> Travail demandé:
Recopiez le passage du texte extrait en commençant par « Aujourd’hui, nous sommes » et en allant jusqu’à « de mauvaises habitudes. ». Changez au passage « système » en « modèle ».

> Texte extrait:

⟨

Aujourd’hui, nous sommes arrivés à la fin d’un système, pas seulement dans le Doubs et pas seulement pour les sapeurs-pompiers mais pour l’ensemble des acteurs de la sécurité civile en France. La société est plus individualiste et face au consumérisme des services qui entraine de mauvaises habitudes.

 

Le SDIS s’est donc réorganisé. Comment avez-vous procédé ?

Nous avons voulu apporter un appui de proximité avec la création de 12 compagnies qui sont venues se substituer aux 3 groupements territoriaux. En calquant sur les bassins de vie, nous rassemblons de 4 à 9 casernes soit environ 150 à 400 sapeurs-pompiers dans une même entité sous le commandement d’officiers professionnels. La volonté est d’accompagner les volontaires en étant au plus proche d’eux comme des élus locaux d’ailleurs. Une 13ème compagnie sera également créée, une compagnie de réserve de volontaires qui permettra à des sapeurs-pompiers non affectés de venir ponctuellement en renfort dans les CS, en garde postée ou sur des interventions importantes.

Evoquons vos missions : comment évoluent-elles ?

Le réchauffement climatique provoque de nouveaux risques comme des inondations, des phénomènes météorologiques extrêmes et peut-être à l’avenir des feux de forêts. Le SDACR, schéma départemental d’analyse et de couverture des risques sur lequel nous travaillons doit prendre en compte cette évolution et nous devons pouvoir y répondre avec notamment des moyens matériels adaptés et du personnel formé.

⟩

> Entrées fournies:
⟨

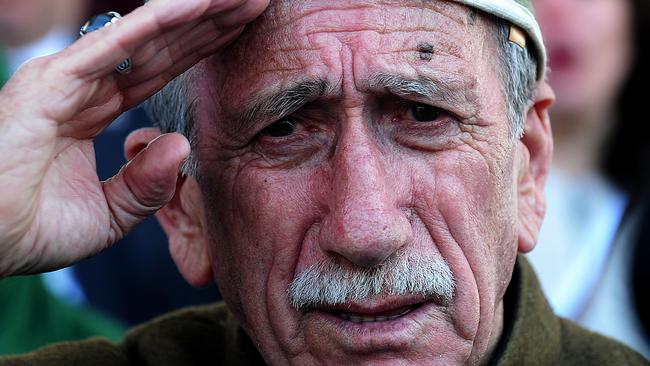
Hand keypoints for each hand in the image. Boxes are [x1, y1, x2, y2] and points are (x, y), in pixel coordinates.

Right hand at [0, 0, 268, 276]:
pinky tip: (195, 5)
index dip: (202, 49)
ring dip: (196, 12)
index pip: (161, 71)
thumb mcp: (110, 214)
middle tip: (255, 1)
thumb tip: (181, 145)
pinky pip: (115, 44)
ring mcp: (69, 78)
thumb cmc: (31, 230)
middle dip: (211, 23)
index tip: (241, 31)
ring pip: (146, 37)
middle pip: (163, 46)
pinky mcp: (53, 80)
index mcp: (95, 111)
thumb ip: (148, 184)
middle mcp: (85, 86)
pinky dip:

⟩

> Corrigé:
Aujourd’hui, nous sommes arrivés à la fin d’un modèle, pas seulement dans le Doubs et pas seulement pour les sapeurs-pompiers mais pour l’ensemble des acteurs de la sécurité civile en France. La société est plus individualiste et face au consumérisme des services qui entraine de mauvaises habitudes.